Minimalism is the way for true fulfillment
To be honest with you, the first time I got to hear the word minimalist was by watching the documentary movie of the Minimalists. (Minimalism: A Documentary About the Important Things and The Minimalists: Less Is Now) Minimalism means - using only the items you really need in your daily life and get rid of all the other items you don't - own only what is necessary for you. The practice of living with the things that you need and nothing more. This can apply to your home, work, relationships, wardrobe, finances, possessions, or simply your mindset.
If you are not a big fan of watching TV you can definitely check this books out:
Goodbye Things, Hello Minimalism!
What are the benefits of being a minimalist?
It helps us focus on the things that really makes us happy and gives us the value for our lives and disconnect from all the distractions in our mind.
Having a peaceful life as you are the controller of your actions and not being controlled by the media.
Spending less money- only buying what you really need- a feeling of freedom the understanding that our happiness is not about having "The best".
Learning how to prioritize and focus your energy and resources on these things over others that are not as important as it seems.
When we look deep into the benefits we see that there is a direct connection between buying and shopping and our Dopamine levels. Dopamine is a neurotransmitter in our brain that makes us feel good. Having the right amount of dopamine is important both for your body and your brain. Lack of Dopamine can lead to Parkinson's disease and extra Dopamine creates addictions. Dopamine is responsible for allowing you to feel pleasure, satisfaction and motivation.
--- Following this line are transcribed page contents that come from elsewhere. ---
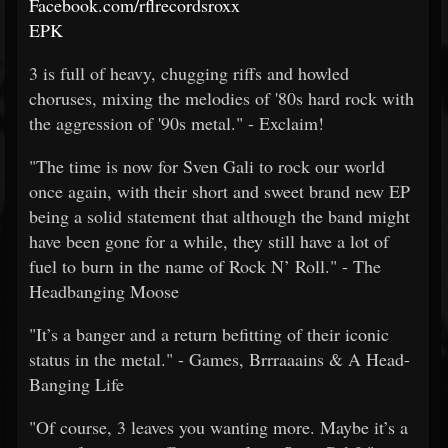
Facebook.com/rflrecordsroxx
EPK
3 is full of heavy, chugging riffs and howled
choruses, mixing the melodies of '80s hard rock with
the aggression of '90s metal." - Exclaim!
"The time is now for Sven Gali to rock our world
once again, with their short and sweet brand new EP
being a solid statement that although the band might
have been gone for a while, they still have a lot of
fuel to burn in the name of Rock N’ Roll." - The
Headbanging Moose
"It’s a banger and a return befitting of their iconic
status in the metal." - Games, Brrraaains & A Head-
Banging Life
"Of course, 3 leaves you wanting more. Maybe it’s a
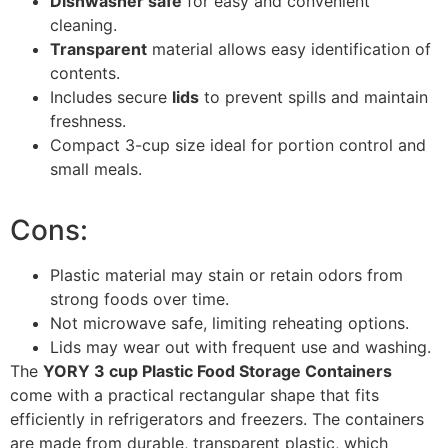
Dishwasher safe
for easy and convenient
cleaning.
Transparent
material allows easy identification of
contents.
Includes secure
lids
to prevent spills and maintain
freshness.
Compact 3-cup size ideal for portion control and
small meals.
Cons:
Plastic material may stain or retain odors from
strong foods over time.
Not microwave safe, limiting reheating options.
Lids may wear out with frequent use and washing.
The
YORY 3 cup Plastic Food Storage Containers
come with a practical rectangular shape that fits
efficiently in refrigerators and freezers. The containers
are made from durable, transparent plastic, which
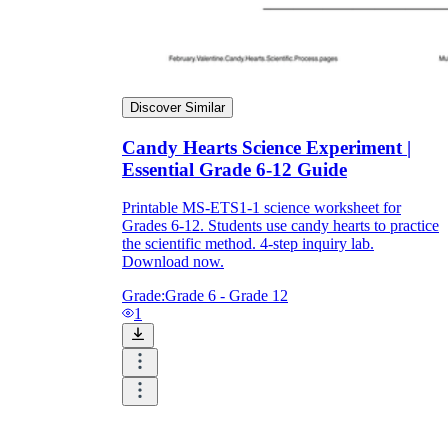
Discover Similar
Candy Hearts Science Experiment |
Essential Grade 6-12 Guide
Printable MS-ETS1-1 science worksheet for
Grades 6-12. Students use candy hearts to practice
the scientific method. 4-step inquiry lab.
Download now.
Grade:
Grade 6 - Grade 12
1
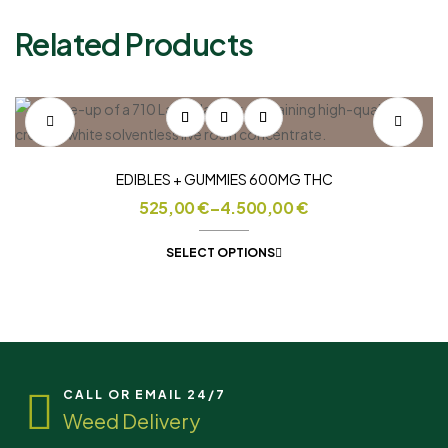
Related Products
EDIBLES + GUMMIES 600MG THC
525,00
€
–
4.500,00
€
SELECT OPTIONS
CALL OR EMAIL 24/7
Weed Delivery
The moment we balance our levels of dopamine we can enjoy life from the simple things such as finishing a puzzle game, getting warm by the sun light, hearing a good music or in other words- enjoy life as it is without distractions or stimulants.
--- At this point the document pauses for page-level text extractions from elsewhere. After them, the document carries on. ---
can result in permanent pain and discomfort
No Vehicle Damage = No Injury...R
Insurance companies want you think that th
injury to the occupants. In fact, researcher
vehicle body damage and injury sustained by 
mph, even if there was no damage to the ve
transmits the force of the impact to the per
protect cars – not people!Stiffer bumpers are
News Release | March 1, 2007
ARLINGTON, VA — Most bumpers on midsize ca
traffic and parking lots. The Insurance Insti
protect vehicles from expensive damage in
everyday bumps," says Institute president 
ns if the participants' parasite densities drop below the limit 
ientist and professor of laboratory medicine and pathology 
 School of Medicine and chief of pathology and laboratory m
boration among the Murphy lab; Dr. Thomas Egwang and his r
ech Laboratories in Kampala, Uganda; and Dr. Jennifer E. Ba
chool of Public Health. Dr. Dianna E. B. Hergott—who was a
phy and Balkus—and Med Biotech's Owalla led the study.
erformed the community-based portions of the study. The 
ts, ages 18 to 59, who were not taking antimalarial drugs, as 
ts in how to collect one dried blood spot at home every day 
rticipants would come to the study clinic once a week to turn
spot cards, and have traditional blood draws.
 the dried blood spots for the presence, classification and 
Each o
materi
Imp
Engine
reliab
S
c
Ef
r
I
"Dopamine is most notably involved in helping us feel pleasure as part of the brain’s reward system. Sex, shopping, smelling cookies baking in the oven — all these things can trigger dopamine release, or a "dopamine rush." Stephanie Watson, Harvard Women's Health Watch
What are the ecological effects happened by you changing your lifestyle?
Buying less stuff so there is less need for new items to be created. 80% of the items people keep are never used according to 'NAPO'.
Developing awareness and a sense of intention with what you really use in your life.